For the original problem with 3 classes, you should see the values [0, 1, 2] in the pred tensor.

Ah! Interesting. So, if I want to extract the pixel ‘values’ of a certain class where it is predicted, say class 1, I should extract the idices where I see class 1 as 1 and I can use them to plot the values.

I hope I got it right this time!

Yes, you could get the pixel locations via:

class0_loc = (preds==0).nonzero()
class1_loc = (preds==1).nonzero()

You can also plot the prediction directly e.g. using matplotlib via:

plt.imshow(preds[0])

Thanks @ptrblck That was really helpful!

@ptrblck Thank you for your help in working with Cross Entropy Loss. However, the predictions (for three classes) seem to be too off.

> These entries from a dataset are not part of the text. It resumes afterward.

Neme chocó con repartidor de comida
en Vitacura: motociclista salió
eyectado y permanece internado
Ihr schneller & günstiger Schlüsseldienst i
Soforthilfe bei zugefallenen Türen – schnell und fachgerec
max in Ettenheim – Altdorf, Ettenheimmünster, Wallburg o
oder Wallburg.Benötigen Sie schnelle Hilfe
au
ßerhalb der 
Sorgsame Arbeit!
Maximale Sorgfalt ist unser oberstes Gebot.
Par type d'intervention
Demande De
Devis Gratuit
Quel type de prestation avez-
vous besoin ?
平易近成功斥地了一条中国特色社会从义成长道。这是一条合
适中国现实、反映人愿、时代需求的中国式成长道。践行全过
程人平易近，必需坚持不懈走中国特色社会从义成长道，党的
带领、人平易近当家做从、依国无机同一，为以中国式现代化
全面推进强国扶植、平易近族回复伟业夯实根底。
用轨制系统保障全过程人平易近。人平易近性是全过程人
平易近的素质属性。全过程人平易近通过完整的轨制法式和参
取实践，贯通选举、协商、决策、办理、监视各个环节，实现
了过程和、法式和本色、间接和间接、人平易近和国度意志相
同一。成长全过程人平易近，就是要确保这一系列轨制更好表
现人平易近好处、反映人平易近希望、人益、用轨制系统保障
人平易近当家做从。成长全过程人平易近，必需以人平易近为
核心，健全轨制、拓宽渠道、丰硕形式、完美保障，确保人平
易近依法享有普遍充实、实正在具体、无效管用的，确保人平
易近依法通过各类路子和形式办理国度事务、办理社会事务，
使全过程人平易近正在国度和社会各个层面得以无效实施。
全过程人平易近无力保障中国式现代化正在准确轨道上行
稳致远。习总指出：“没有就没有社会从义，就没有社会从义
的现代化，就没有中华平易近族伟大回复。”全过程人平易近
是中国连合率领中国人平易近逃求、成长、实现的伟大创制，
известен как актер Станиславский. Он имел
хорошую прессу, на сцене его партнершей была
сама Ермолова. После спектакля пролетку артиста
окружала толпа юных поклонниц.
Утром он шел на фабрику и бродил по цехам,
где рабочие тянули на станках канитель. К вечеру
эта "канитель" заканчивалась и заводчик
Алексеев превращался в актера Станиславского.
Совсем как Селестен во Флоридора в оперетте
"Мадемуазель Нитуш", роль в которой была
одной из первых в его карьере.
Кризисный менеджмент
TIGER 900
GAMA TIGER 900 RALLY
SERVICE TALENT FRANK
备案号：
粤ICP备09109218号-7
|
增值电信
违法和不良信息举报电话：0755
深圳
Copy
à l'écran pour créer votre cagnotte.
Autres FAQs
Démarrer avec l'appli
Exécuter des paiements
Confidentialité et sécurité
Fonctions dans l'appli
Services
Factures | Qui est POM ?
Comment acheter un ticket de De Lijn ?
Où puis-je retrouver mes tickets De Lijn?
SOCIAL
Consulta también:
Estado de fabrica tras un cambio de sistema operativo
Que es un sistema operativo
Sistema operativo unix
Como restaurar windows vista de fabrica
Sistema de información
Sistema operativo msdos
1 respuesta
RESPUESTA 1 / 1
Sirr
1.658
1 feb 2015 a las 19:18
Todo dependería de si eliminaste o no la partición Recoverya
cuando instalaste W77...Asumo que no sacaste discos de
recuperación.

When I use the code below:

            print("shape of model input images:", images.shape)
            print("shape of masks_input:", masks_input.shape)
            print('masks input:')
            print(masks_input)
            outputs = model(images)  #model doesn't have softmax and images are normalized
            masks = torch.argmax(masks_input, dim=1)
            loss = loss_new(outputs, masks) 
            preds = torch.argmax(outputs, dim=1)
            print("shape of preds:", preds.shape)
            print('preds output')
            print(preds)

I get the following pred output. Basically, 95% of it is being predicted of Class 1 -

shape of model input images: torch.Size([1, 5, 256, 256])
shape of masks_input: torch.Size([1, 3, 256, 256])
masks input:
tensor([[[[0., 0., 0.,  ..., 1., 1., 1.],
          [0., 0., 0.,  ..., 1., 1., 1.],
          [0., 0., 0.,  ..., 1., 1., 0.],
          ...,
          [0., 0., 1.,  ..., 0., 0., 0.],
          [0., 1., 0.,  ..., 0., 0., 0.],
          [0., 0., 0.,  ..., 0., 0., 0.]],

         [[0., 0., 0.,  ..., 0., 0., 0.],
          [0., 0., 0.,  ..., 0., 0., 0.],
          [0., 0., 0.,  ..., 0., 0., 1.],
          ...,
          [1., 1., 0.,  ..., 0., 0., 1.],
          [1., 0., 1.,  ..., 0., 0., 0.],
          [1., 1., 0.,  ..., 0., 0., 0.]],

         [[1., 1., 1.,  ..., 0., 0., 0.],
          [1., 1., 1.,  ..., 0., 0., 0.],
          [1., 1., 1.,  ..., 0., 0., 0.],
          ...,
          [0., 0., 0.,  ..., 1., 1., 0.],
          [0., 0., 0.,  ..., 1., 1., 1.],
          [0., 0., 1.,  ..., 1., 1., 1.]]]])
shape of preds: torch.Size([1, 256, 256])
preds output
tensor([[[0, 0, 0,  ..., 0, 0, 0],
         [0, 0, 0,  ..., 0, 0, 2],
         [0, 0, 0,  ..., 0, 0, 0],
         ...,
         [0, 0, 0,  ..., 0, 0, 0],
         [0, 0, 0,  ..., 0, 0, 2],
         [0, 0, 0,  ..., 0, 0, 0]]])
2 Likes

Your model might be overfitting to the majority class.
Could you check the class distribution in your masks, i.e. how many pixels belong to which class?
If you have a lot of background (class0), your model might only lean this class and you could use e.g. focal loss to counter it.